By now their raised voices had carried their fight to half the people in the town square, and Tila’s final words rang throughout the high-ceilinged chamber. For one interminably long moment Tila and Theo glared at each other in a noiseless bubble, until somewhere a foot scraped on the floor, someone coughed, and the background noise of a dozen conversations began to wash over the sudden and uncomfortable silence.
Theo composed himself while Tila stood defiant before him, her fists clenched and muscles tense. He spoke again, calmly now, and more gentle. “Tila, believe me, I understand how you feel about this. Nobody is trying to impose limits on your freedom, but you must understand that these selfish actions put us all in danger, and no good can come of them.”

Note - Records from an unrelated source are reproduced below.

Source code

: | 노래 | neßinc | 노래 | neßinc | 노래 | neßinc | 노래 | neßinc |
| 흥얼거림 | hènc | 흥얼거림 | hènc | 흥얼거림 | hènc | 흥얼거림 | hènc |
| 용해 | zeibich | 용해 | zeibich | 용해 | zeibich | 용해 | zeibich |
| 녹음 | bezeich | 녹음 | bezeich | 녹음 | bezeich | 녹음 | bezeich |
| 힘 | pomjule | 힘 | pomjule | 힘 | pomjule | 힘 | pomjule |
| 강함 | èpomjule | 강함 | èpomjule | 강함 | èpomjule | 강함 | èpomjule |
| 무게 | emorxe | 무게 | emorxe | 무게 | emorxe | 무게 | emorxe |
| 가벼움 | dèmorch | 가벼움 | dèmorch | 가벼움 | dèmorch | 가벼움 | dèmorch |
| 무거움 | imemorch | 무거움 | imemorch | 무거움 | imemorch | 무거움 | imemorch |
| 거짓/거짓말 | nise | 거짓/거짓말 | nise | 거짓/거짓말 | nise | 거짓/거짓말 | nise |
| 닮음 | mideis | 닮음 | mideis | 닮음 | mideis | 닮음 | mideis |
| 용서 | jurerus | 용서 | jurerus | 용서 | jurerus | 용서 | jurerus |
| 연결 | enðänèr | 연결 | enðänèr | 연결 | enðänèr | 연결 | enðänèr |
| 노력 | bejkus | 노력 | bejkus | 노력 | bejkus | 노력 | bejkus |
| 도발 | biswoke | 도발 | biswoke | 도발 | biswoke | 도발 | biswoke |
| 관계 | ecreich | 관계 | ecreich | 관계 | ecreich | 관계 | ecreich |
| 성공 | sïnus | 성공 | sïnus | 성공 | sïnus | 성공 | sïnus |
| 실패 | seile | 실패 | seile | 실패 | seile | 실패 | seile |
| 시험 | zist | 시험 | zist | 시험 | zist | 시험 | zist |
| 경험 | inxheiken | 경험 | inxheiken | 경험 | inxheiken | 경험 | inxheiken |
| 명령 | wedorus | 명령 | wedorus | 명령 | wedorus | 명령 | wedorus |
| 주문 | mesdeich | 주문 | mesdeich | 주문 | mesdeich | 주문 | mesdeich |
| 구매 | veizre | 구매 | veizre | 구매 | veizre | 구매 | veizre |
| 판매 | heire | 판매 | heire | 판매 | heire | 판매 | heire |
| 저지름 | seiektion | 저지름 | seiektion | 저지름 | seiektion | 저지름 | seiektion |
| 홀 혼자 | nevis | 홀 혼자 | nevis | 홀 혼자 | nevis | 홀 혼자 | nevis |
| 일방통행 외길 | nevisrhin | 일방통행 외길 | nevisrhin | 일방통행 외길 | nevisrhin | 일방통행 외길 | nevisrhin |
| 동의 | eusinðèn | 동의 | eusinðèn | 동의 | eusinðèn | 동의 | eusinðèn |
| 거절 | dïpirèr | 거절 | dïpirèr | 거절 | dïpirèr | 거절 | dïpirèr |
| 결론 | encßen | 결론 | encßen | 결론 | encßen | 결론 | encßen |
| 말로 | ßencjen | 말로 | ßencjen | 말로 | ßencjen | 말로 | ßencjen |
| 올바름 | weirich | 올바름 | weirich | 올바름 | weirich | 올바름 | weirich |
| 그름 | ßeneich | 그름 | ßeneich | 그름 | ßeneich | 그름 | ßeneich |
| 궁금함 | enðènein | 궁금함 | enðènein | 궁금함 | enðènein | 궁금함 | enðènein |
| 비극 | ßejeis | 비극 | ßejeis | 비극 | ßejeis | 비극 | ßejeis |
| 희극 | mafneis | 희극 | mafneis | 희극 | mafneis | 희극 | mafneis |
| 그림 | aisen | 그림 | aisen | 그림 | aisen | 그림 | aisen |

Tila replied also in a lowered voice, but where Theo sounded gentle, Tila sounded bitter and betrayed. “I wasn’t thinking of me,” she said. Then she shoved her bag into Ellie’s hands and marched away.
Ellie looked down at the bag with sadness. It had fallen open again under Tila’s rough handling. Ellie closed it and offered it to Theo, who was looking at the floor and sighing angrily.
“This is for you, Theo,” she said.
“What is this? A birthday present, from you?” His face softened a little.
“From Tila,” said Ellie. “She hoped you would like it.”
Intrigued by the gift and yet half-reluctant to discover what Tila might have gotten him, Theo opened the package and pulled out the brass nameplate of the ship which had delivered him, his wife and his son to the Juggernaut.
“What is it?” Theo asked.
“Gratitude,” said Ellie, sadly. “And selflessness.”